Seit 2011 absolvierte er jährlich zahlreiche Ultra-Marathonläufe, bei welchen er viele positive und negative Erfahrungen machte. So widerfuhr beispielsweise einem ihm vorauslaufendem Läufer in Chamonix, auf einem 145-km Berglauf in den Schweizer Alpen im Jahr 2012, ein schwerer Unfall aufgrund widriger Witterungsbedingungen. Die nachfolgenden Läufer mussten aufgrund dessen eine zweistündige Pause einlegen, welche kombiniert mit der Kälte und Nässe einen starken Erschöpfungszustand bei den Läufern auslöste.

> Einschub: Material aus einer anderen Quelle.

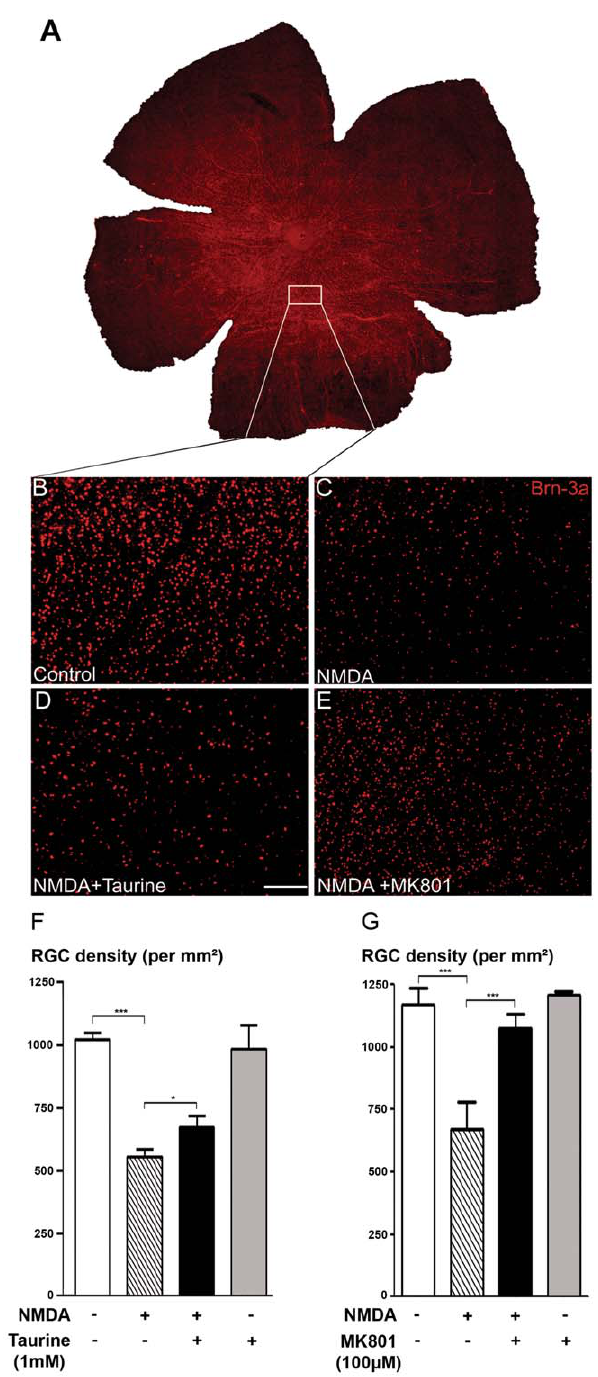
Figure 3. Taurine prevents the RGC death in NMDA-treated retinal explants. A) Digitalized reconstruction of a whole flat- mounted retinal explant immunolabeled with the POU4F1 (Brn3a) antibody. B–E) Representative enlarged fields from flat-mounted retinal explants acquired with the automated platform, showing POU4F1- immunopositive RGCs in a control untreated condition (Control; B) after 100 m M NMDA application (NMDA; C), after co-application of NMDA with taurine (1 mM; NMDA + Taurine; D) or after co-application of NMDA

Diese Situation ließ Angst und auch Zweifel aufkommen und der Unfall wirkte abschreckend, sich erneut solchen Extrembedingungen auszusetzen. Die Reaktion von Herrn Ohler war die Diskussion mit seiner Familie, ob er sein Hobby aufgeben solle. Und er kam zu dem Schluss, dass man seine Wünsche und Träume nicht aufgeben dürfe und dass Gesundheit und der Spaß an der Sache immer wichtiger sein müssten als der vor Augen gehaltene sportliche Erfolg oder Misserfolg. Den Geist und die Motivation, die zur Überwindung von Tiefschlägen und dem ausdauerndem Festhalten an den persönlichen Träumen erforderlich ist, wollte Herr Ohler durch seinen Vortrag in unsere Klasse bringen, was ihm sehr gut gelungen ist.